[ACTIVITY]: Please give an exact copy of every line from the one holding "мощная защита от проникновения в" through the final line of the records below.

**** INFORMATION GIVEN ****

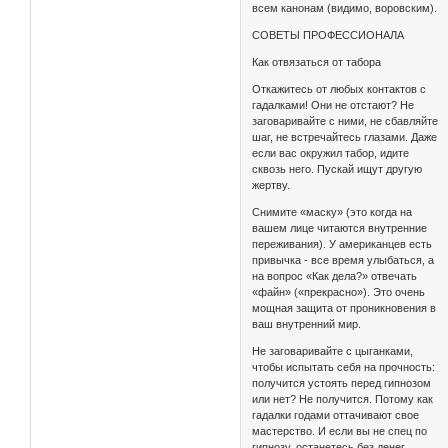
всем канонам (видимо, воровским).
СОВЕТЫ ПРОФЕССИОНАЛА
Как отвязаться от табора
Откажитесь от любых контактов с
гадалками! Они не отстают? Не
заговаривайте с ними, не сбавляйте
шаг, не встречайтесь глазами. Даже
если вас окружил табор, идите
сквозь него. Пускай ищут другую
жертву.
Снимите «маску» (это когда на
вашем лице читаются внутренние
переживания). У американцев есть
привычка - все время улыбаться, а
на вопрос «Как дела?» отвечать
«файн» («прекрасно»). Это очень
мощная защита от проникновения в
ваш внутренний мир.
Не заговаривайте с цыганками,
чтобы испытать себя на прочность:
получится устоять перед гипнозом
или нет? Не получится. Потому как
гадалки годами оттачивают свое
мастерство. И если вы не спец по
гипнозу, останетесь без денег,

****

[OUTPUT FOR THIS TASK]:
мощная защита от проникновения в
ваш внутренний мир.
Не заговаривайте с цыганками,
чтобы испытать себя на прочность:
получится устоять перед гипнозом
или нет? Не получится. Потому как
гадалки годами оттачивают свое
мастерство. И если вы не спец по
гипнозу, останетесь без денег,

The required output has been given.